Claw-R1 supports three types of reward computation, which can be combined:

Type Description Best For
Rule-based Deterministic function of step output Verifiable tasks (math, code execution)
Discriminative RM Binary classifier reward model Preference learning, safety evaluation
Generative RM LLM-based evaluator via custom scoring function Complex quality assessment, nuanced feedback

Reward in Production vs. Research Settings

In research settings (white-box offline mode), rewards are computed from known ground truth:

Trajectory:   [user msg] → [agent think] → [tool call] → [tool result] → [final reply]
Reward:            0.0            0.3            0.7            0.9            0.8
  • Rule-based: is the final answer correct? does the code pass tests?
  • Model-based: is each step logically sound? is the tool use appropriate?

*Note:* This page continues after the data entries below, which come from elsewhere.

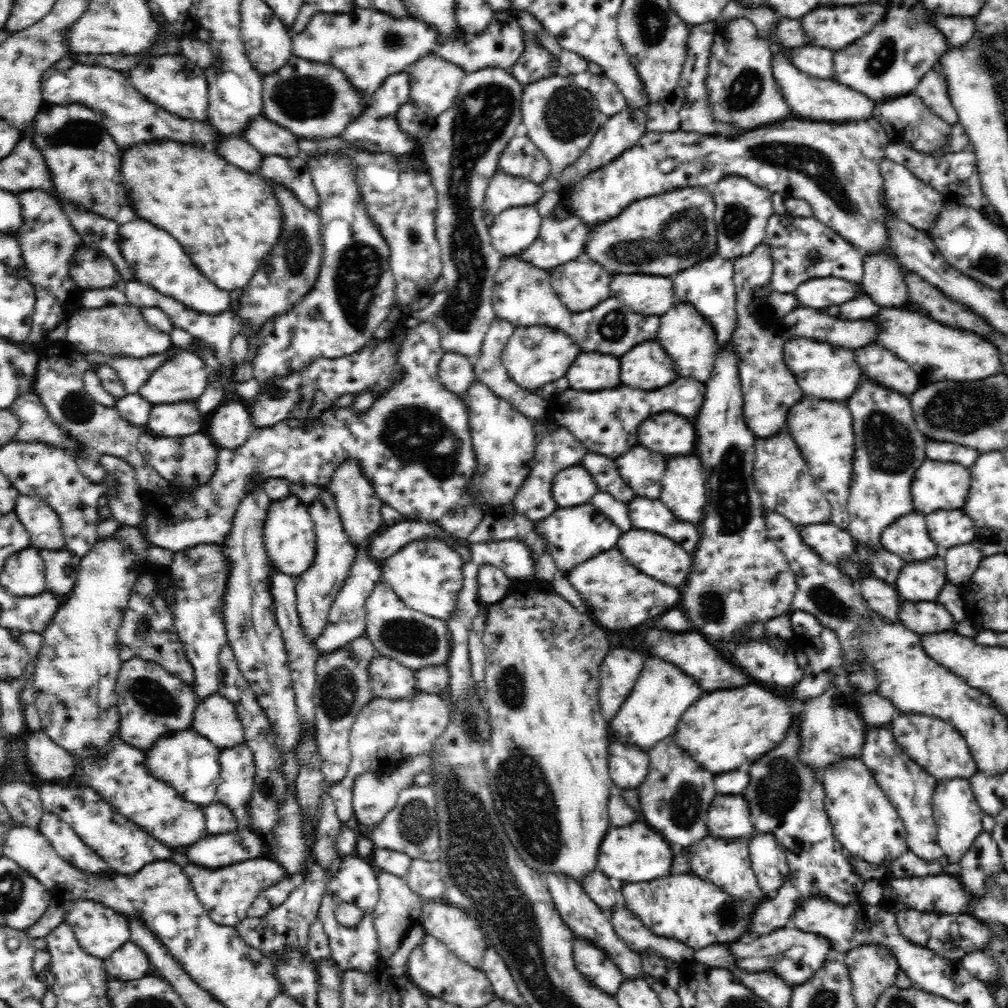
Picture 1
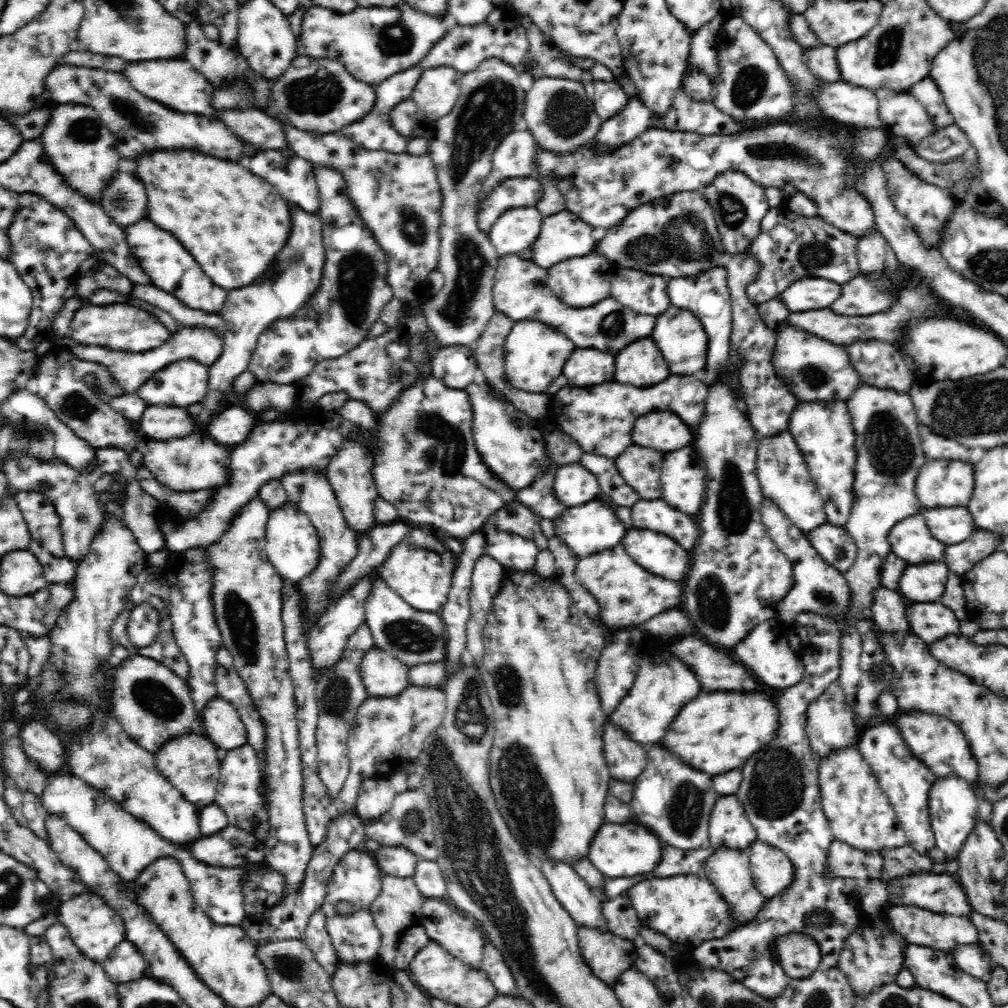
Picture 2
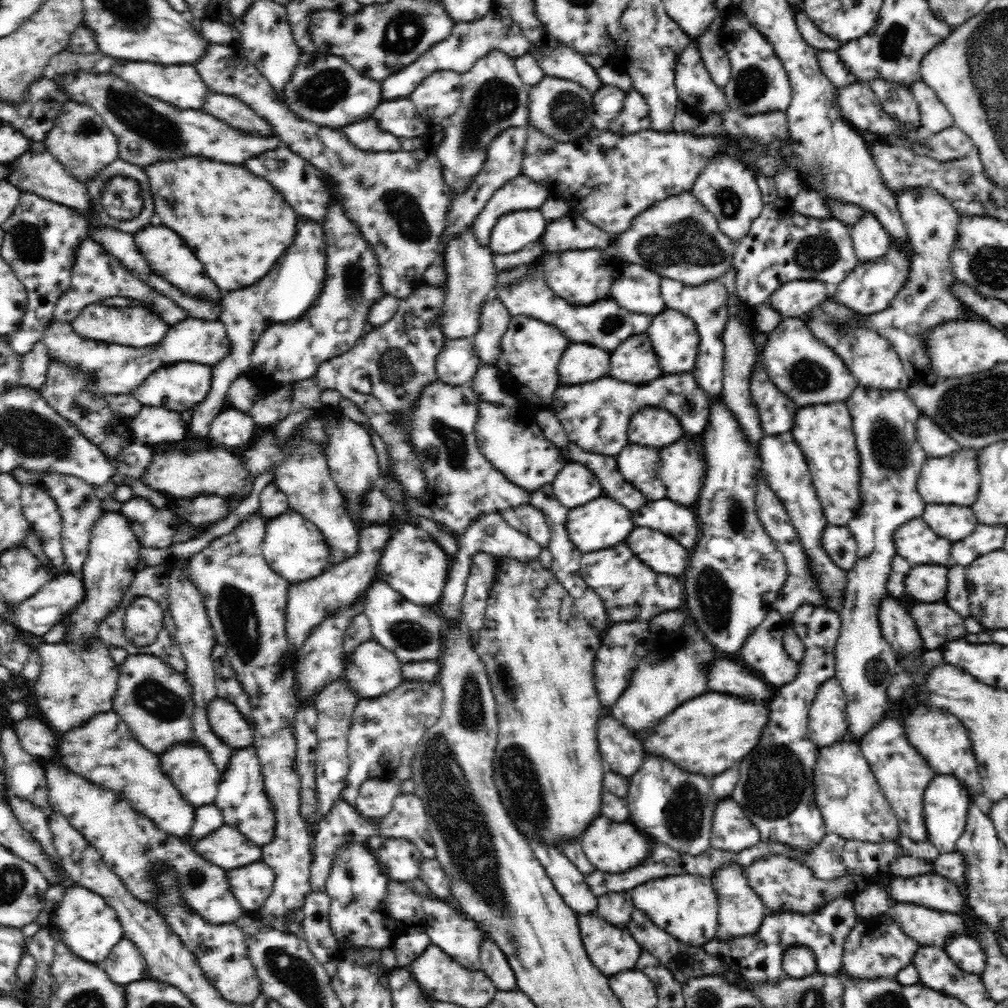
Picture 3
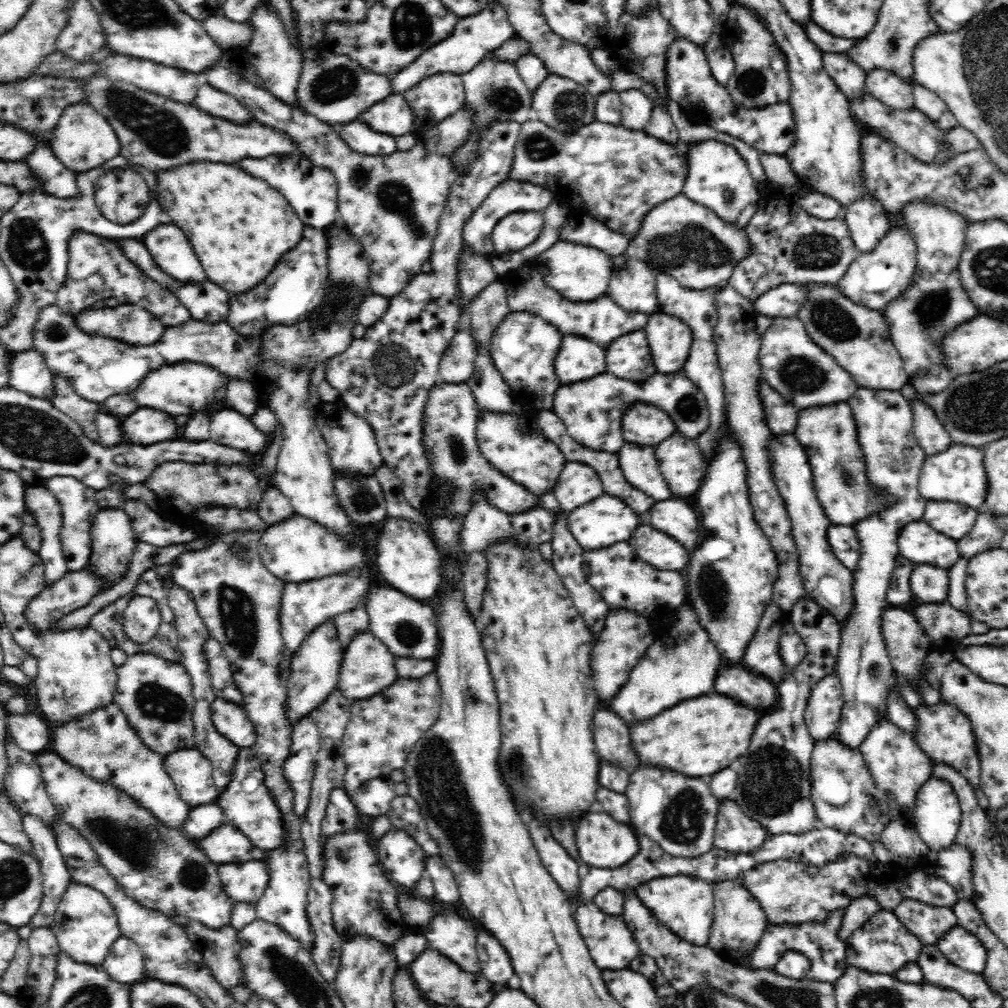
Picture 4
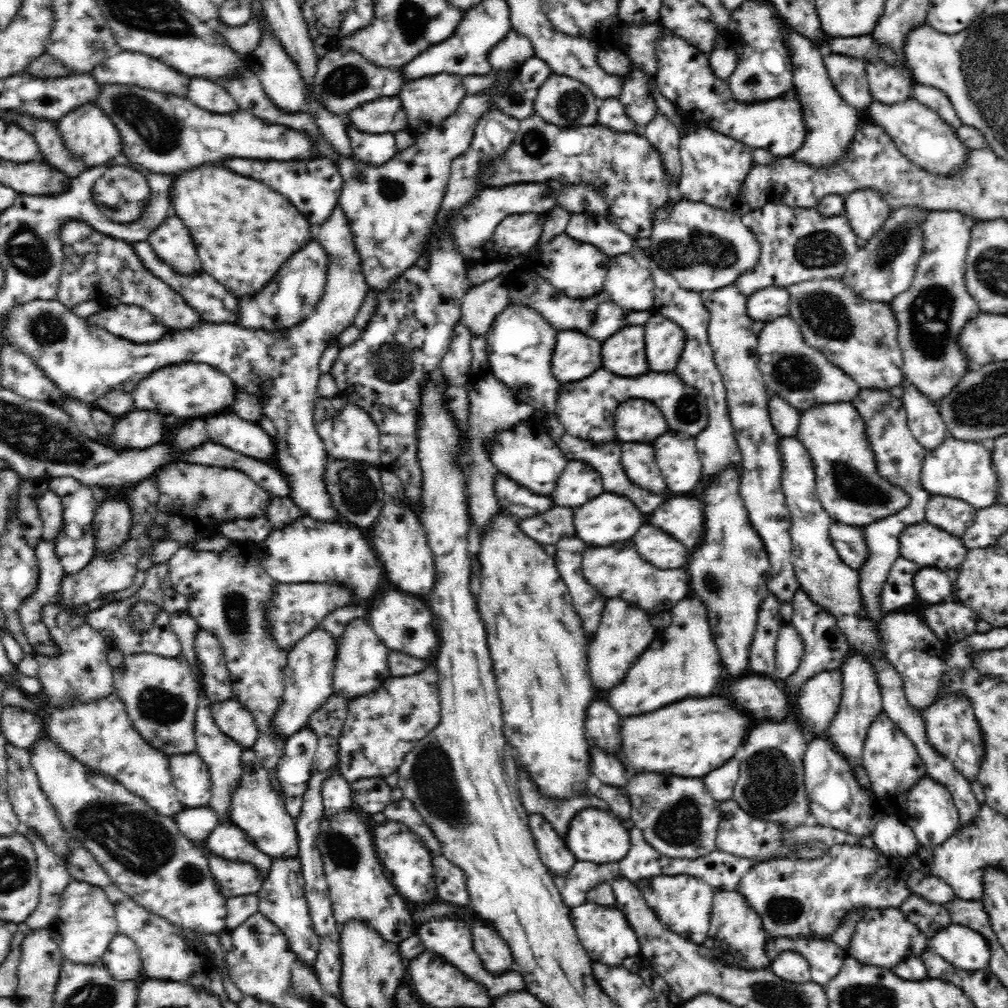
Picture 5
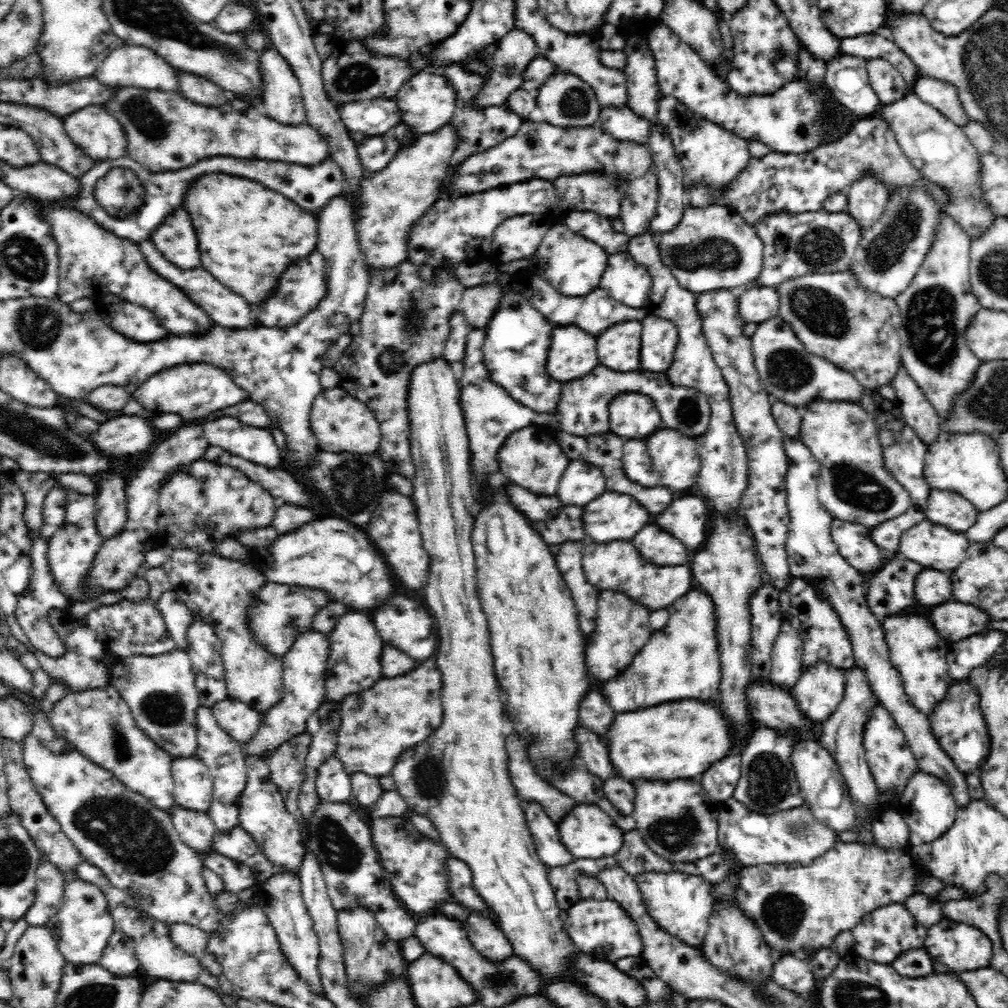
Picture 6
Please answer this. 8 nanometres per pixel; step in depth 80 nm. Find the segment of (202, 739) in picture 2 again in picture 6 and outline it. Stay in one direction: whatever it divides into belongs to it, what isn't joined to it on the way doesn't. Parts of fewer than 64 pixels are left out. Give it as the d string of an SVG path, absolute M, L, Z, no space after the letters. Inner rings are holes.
M197 755L174 757L171 764L174 801L181 808L207 812L213 796L213 782L206 764Z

In production settings (online mode), rewards come from real user signals:

Signal Type Interpretation
User sends follow-up Implicit positive Agent answer was relevant but incomplete
User corrects the agent Negative feedback Factual or task error
User says "thanks" Positive signal Task completed satisfactorily
No follow-up after task Neutral / estimated Reward Model estimates step quality

Claw-R1 uses a Reward Model to convert these soft signals into scalar process rewards, filling the gap between verifiable task rewards and open-ended conversational rewards.

RewardLoopWorker API

compute_score_batch(steps: list[Step]) → list[float]

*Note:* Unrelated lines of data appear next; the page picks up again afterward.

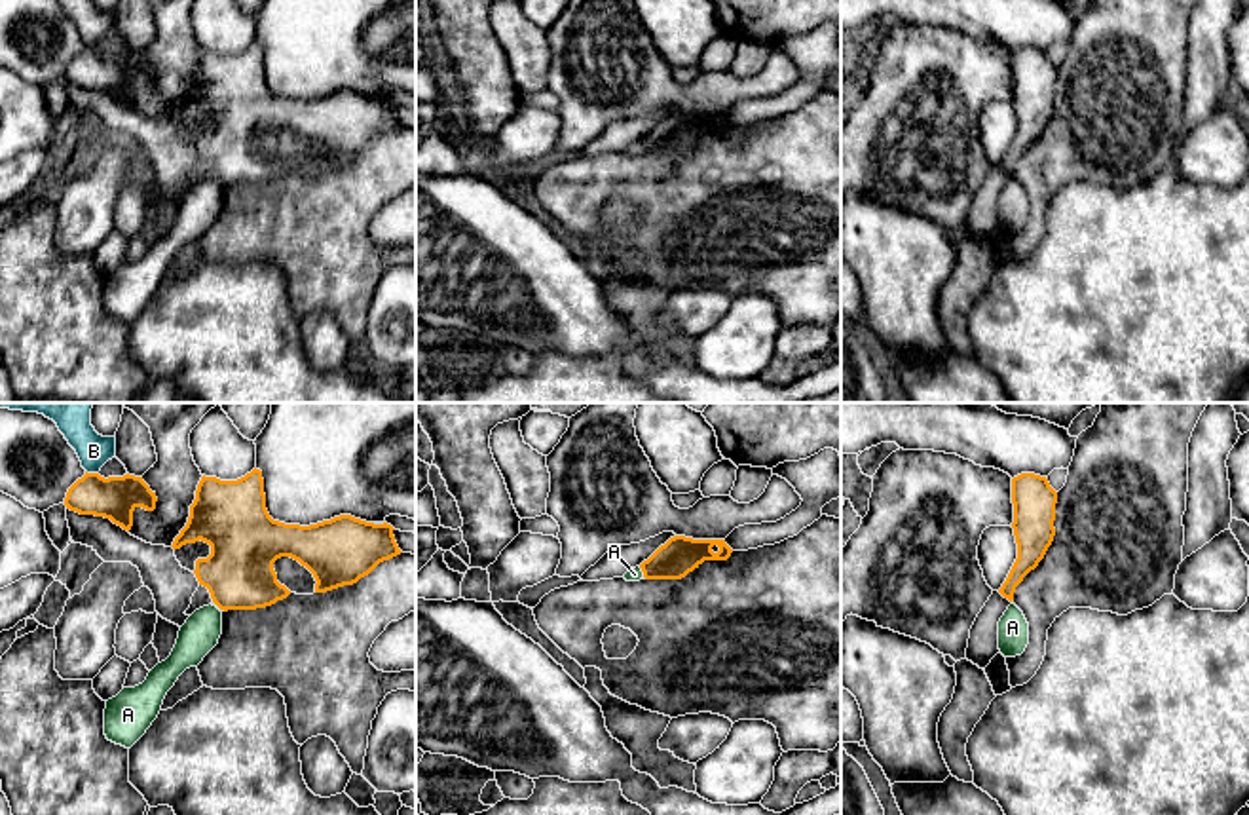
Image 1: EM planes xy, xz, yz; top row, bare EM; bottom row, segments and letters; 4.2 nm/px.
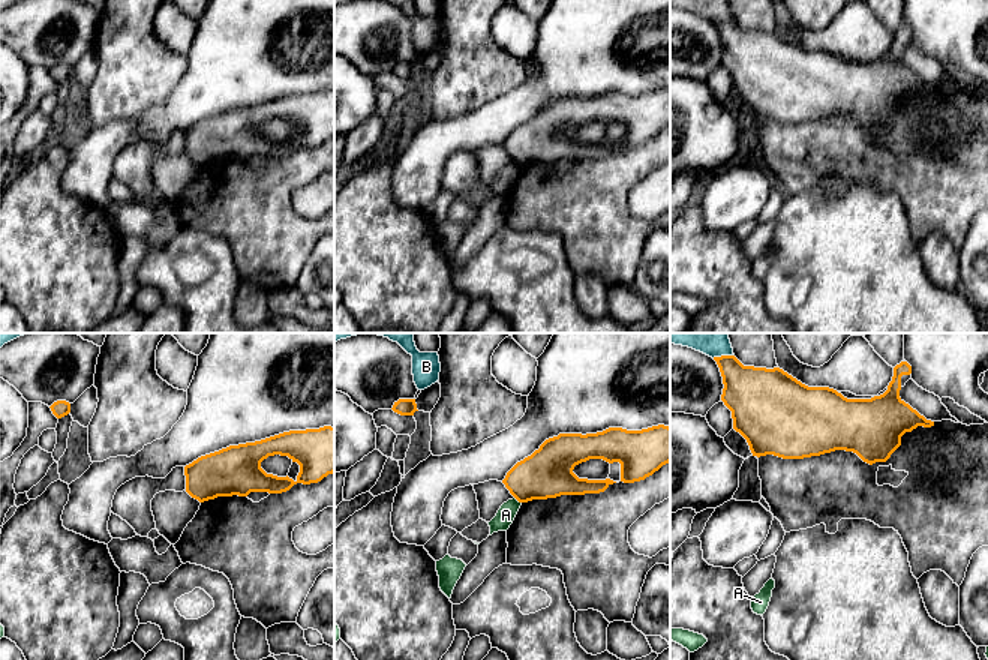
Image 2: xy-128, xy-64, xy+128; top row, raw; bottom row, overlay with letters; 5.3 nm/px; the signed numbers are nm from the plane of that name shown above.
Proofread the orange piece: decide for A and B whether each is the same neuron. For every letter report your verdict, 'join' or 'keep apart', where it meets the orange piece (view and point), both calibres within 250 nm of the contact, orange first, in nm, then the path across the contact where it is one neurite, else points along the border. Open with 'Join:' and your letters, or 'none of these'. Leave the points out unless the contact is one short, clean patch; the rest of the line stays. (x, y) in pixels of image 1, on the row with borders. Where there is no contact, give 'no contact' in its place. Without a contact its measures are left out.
Join: none of these
A: keep apart | xz (642, 570) | 160/60 nm | along xz (638, 567), (644, 576)
B: keep apart | xy (92, 473) | 180/150 nm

Computes rewards for a batch of steps. This is the primary interface used by the Trainer.

# In AsyncTrainer
rewards = await reward_worker.compute_score_batch.remote(batch_steps)
for step, reward in zip(batch_steps, rewards):
    step.reward = reward

Custom Reward Function

Register a custom generative reward model by implementing the reward_loop_manager interface:

# custom_reward.py
def compute_reward(step: dict, model, tokenizer) -> float:
    """
    Args:
        step: dict with keys 'messages', 'response', 'metadata'
        model: loaded reward model
        tokenizer: model tokenizer
    Returns:
        scalar reward in [0.0, 1.0]
    """
    prompt = build_evaluation_prompt(step)
    score = model.score(prompt)
    return score

Then register it in the configuration:

reward:
  type: genrm
  reward_loop_manager: path.to.custom_reward.compute_reward
  model_path: /path/to/reward/model

Reward in the Training Loop

Reward computation is decoupled from the agent service:

  1. The Gateway does not compute rewards before submitting steps to DataPool
  2. DataPool stores steps with reward=0.0 initially
  3. The Trainer calls RewardLoopWorker.compute_score_batch() before the PPO update
  4. Updated rewards are used for advantage computation

This ensures that even slow generative reward models (which may call an external LLM) do not affect agent service latency.

Reward Design

For new tasks, start with simple rule-based rewards (e.g., exact match, code execution pass rate). Generative reward models are more expressive but introduce variance and computational cost. Use discriminative models as a middle ground.